A recent discovery made by scientists show how our immune system is provoked into action when attacked by virus. This mechanism in vaccines holds promise for the development of new ways of preventing and treating infectious diseases and cancer. The discovery is described in today's edition of the journal Science.
Killer T cells - also called cytotoxic T lymphocytes - play a central role in our immune system. They are capable of specifically identifying and killing cells harbouring viruses or bacteria and also cancer cells. It is likely that cytotoxic T lymphocytes will play an important role in the future development of vaccines against HIV/AIDS, hepatitis C, malaria and also cancer.
It has long been known that viral infection in humans is followed by formation of an army of T lymphocytes. But how does this mobilization come about and who decides it? Researchers think that the alert is provided by dendritic cells capable of identifying a virus by its specific, characteristic molecular motifs called pathogen-associated molecular patterns or PAMPs. After identifying a pathogen, the dendritic cells then coordinate the action of cytotoxic T lymphocytes.
However, another fundamental mechanism underlies the counter-attack launched by the immune system. This mechanism is described for the first time by Professor Max Loehning (Charité Berlin Medical University) and Professor Daniel Pinschewer (UNIGE) in an article published today in the journal Science. It is engaged after the virus has already killed certain cells. These cells release all kinds of molecules when they die, including some very distinctive molecules that experts have dubbed damage-associated molecular patterns or DAMPs. Among the molecular debris of this miniature battlefield, DAMPs are unique in providing an unequivocal signal that the body has suffered damage.
The research team suspects that the ferocity of the attack mounted by the cytotoxic T lymphocytes is strongly related to the presence of a particular DAMP called interleukin 33 (IL-33). This protein is normally found inside cells that line the walls of the spleen and lymph nodes, the "homes" of cytotoxic T lymphocytes inside the body. Therefore, when these cells are killed by viruses, the interleukin 33 they release immediately signals the cytotoxic T lymphocytes to launch an all-out attack.
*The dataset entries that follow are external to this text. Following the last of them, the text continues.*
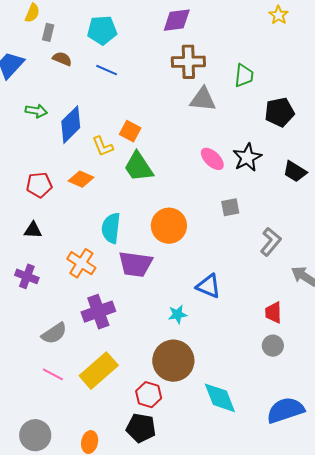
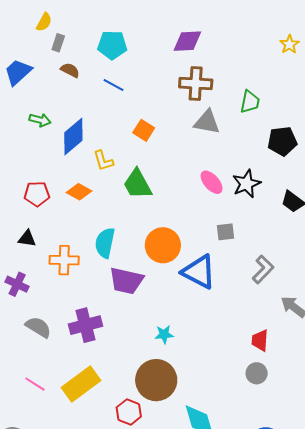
orange square: (130, 131) -> (144, 130), moved
orange cross: (81, 263) -> (64, 260), moved, turned -36
blue triangle: (208, 286) -> (199, 272), moved, size x1.4
gray semicircle: (54, 333) -> (38, 327), moved, turned -120

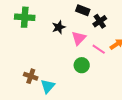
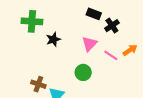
black star: (59, 27) -> (53, 39), moved
green circle: (82, 65) -> (83, 72), moved

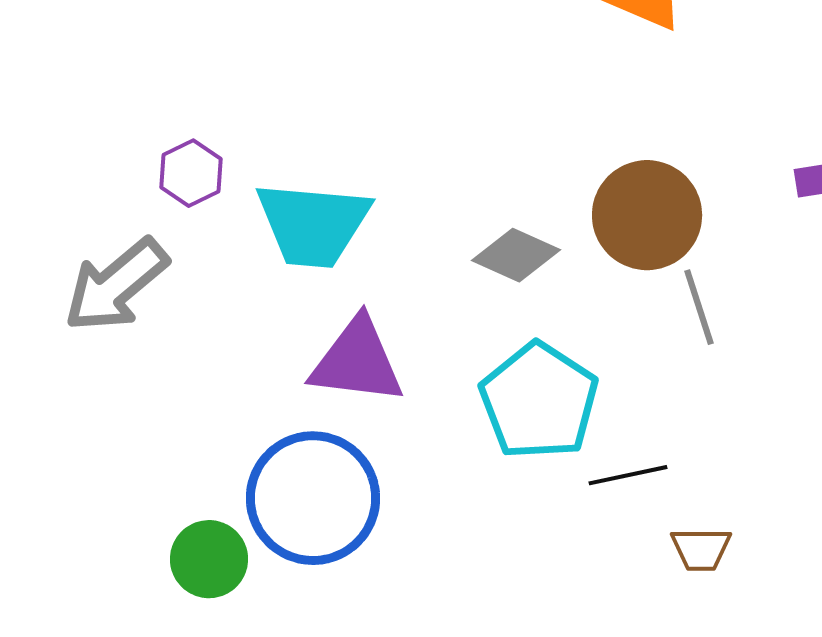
The authors were able to demonstrate the existence of this mechanism with the aid of mice whose immune system is not able, for genetic reasons, to identify interleukin 33. As expected, these animals are clearly less able to fend off a viral infection. The cytotoxic T lymphocytes struggle to mount an effective counter-attack because there are simply not enough of them.
If the inability of an organism to recognize interleukin 33 makes it more vulnerable to infections of any kind, one could imagine that, conversely, interleukin 33 could be used to increase the number and the aggressiveness of T lymphocytes mobilized during vaccination.
As explained by Max Loehning and Daniel Pinschewer, the alerts provided by PAMPs and DAMPs seem to be complementary during the preparation of a counter-attack: "PAMPs alert dendritic cells which, in turn, enlist killer T cells. However, the response of the latter cells remains fairly mild until they are roused into action by the presence of DAMP released by victims of the virus in the immediate vicinity."
These results represent fertile new territory for researchers developing vaccines against infectious diseases and cancer.